Chapter 5, entitled "Messiah Jesus-A Crucified Messiah?" (117-160) cover a number of important topics. For brevity's sake, I will just mention two significant points in this chapter. The first point is that Bird argues, rightly in my estimation, that Jesus's triumphal entry and demonstration in the temple were "implicit messianic" acts that caused the Judean leadership to move against him (123). Regarding the triumphal entry (Matt. 21.4-5; John 12.14-15; cf. Zech 9.9) and other messianic acts taken from Zechariah, Bird astutely states:
There can be absolutely no reason why Jesus could not model an action based on events found in Israel's sacred traditions. In fact, several threads from Zechariah may have been programmatic for Jesus. Taken together, the use of Zech. 9:9 (triumphal entry), Zech. 14:21 (temple episode), and Zech. 13:7 (passion prediction) provide a coherent and plausible context indicating that Zechariah was the script that Jesus sought to follow in his final days in Jerusalem(124).
The other point that Bird makes in this chapter, is that it makes little or no sense that the church would retroject messianic status back to Jesus independent from his own actions. In other words, the church did so, due to Jesus's actions.
The messianism of the early church was not an impromptu add-on to disappointed hopes; instead, it issued forth in a comprehensive reconfiguration of the Jewish belief mosaic on topics such as kingship, vindication, eschatology, restoration, and the fate of the nations. The messianism of the first Jesus followers was not merely the Christianization of a homogeneous and extant Jewish messianic myth; rather, it involved the redefinition and transformation of a selection of pluriform exegetical traditions and apocalyptic narratives around Jesus (150).
The final chapter, 6, "Toward a Messianic Christology" concludes with another Bird gem.
Jesus is the goal and fulfillment of the Jewish Scriptures. The person of Jesus links the story of the church to the story of Israel. He is the supreme mediator between God and humanity. Furthermore, Jesus is for the Gentiles only because he was first (and continues to be!) a servant to Israel. He is the royal and divine Son of God only because he is also the suffering Son of Man. Here is the confession not only of the Johannine network but of all Christians: 'We have found the Messiah!' (167).

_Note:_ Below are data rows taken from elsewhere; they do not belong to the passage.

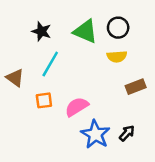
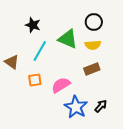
green triangle: (85, 31) -> (68, 39), moved
brown rectangle: (136, 87) -> (92, 69), moved

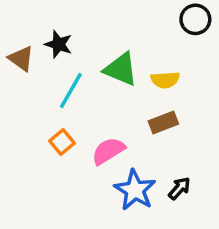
black circle: (94, 22) -> (195, 19), moved
brown triangle: (12, 62) -> (21, 58), moved
orange square: (35, 80) -> (62, 142), turned -32

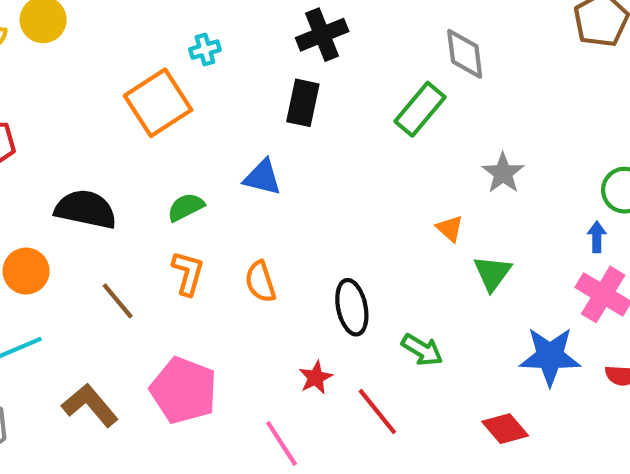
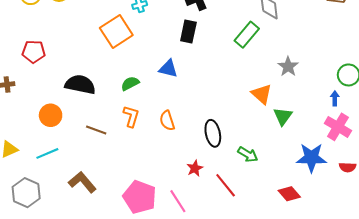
orange triangle: (450, 228) -> (262, 94), size x1.5
brown line: (118, 301) -> (96, 130), turned -30
pink pentagon: (184, 390) -> (140, 197), moved

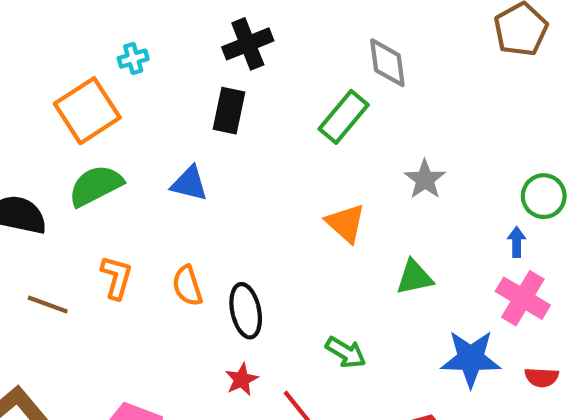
green semicircle: (130, 83) -> (96, 186), moved, size x1.5
orange triangle: (262, 94) -> (346, 223), moved
green triangle: (283, 116) -> (414, 277), turned 42
black ellipse: (213, 133) -> (246, 311), moved

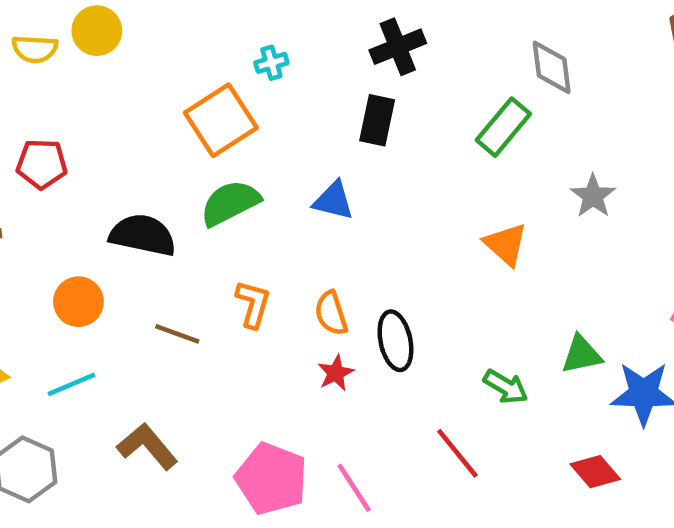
green triangle: (414, 277) -> (582, 355), moved
red star: (242, 379) -> (336, 373), moved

In my estimation, this is the best primer on Jesus and the messianic question. First, Bird deftly leads the reader by the hand in summarizing the history of scholarship on this question, and provides a treasure trove of important extra-canonical texts (often quoted rather than referenced!) that shed light on messianism in Second Temple Judaism. Second, Bird writes with an engaging style, making complex arguments easy to follow. Bird also represents the ideas of those he disagrees with fairly and charitably. Lastly, I believe Bird has come at this subject from the right angle, eschewing any attempt at analyzing Jesus's self-consciousness, but rather analyzing Jesus's self-understanding, which can be demonstrated much more readily by evaluating his actions, rather than guessing at his mental state.
This book should be in the hands of every seminary student who wants a better grasp on what calling Jesus "Messiah" actually means!